What do the lines from the one containing "2. ✅ **All 8" through the end of the listing below say? Restate them word for word and give nothing else.

== Segment start ==

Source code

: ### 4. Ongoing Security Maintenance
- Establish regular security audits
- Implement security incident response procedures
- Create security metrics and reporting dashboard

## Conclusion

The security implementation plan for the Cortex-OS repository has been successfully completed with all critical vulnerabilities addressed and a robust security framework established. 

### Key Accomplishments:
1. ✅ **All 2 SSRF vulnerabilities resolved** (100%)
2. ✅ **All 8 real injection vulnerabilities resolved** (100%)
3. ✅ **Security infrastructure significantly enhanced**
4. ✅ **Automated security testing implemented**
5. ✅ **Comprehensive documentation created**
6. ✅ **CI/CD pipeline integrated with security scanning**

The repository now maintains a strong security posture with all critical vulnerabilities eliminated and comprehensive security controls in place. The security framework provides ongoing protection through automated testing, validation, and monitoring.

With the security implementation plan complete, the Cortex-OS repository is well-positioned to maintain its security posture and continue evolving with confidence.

== Segment end ==

Task output:
2. ✅ **All 8 real injection vulnerabilities resolved** (100%)
3. ✅ **Security infrastructure significantly enhanced**
4. ✅ **Automated security testing implemented**
5. ✅ **Comprehensive documentation created**
6. ✅ **CI/CD pipeline integrated with security scanning**

The repository now maintains a strong security posture with all critical vulnerabilities eliminated and comprehensive security controls in place. The security framework provides ongoing protection through automated testing, validation, and monitoring.

With the security implementation plan complete, the Cortex-OS repository is well-positioned to maintain its security posture and continue evolving with confidence.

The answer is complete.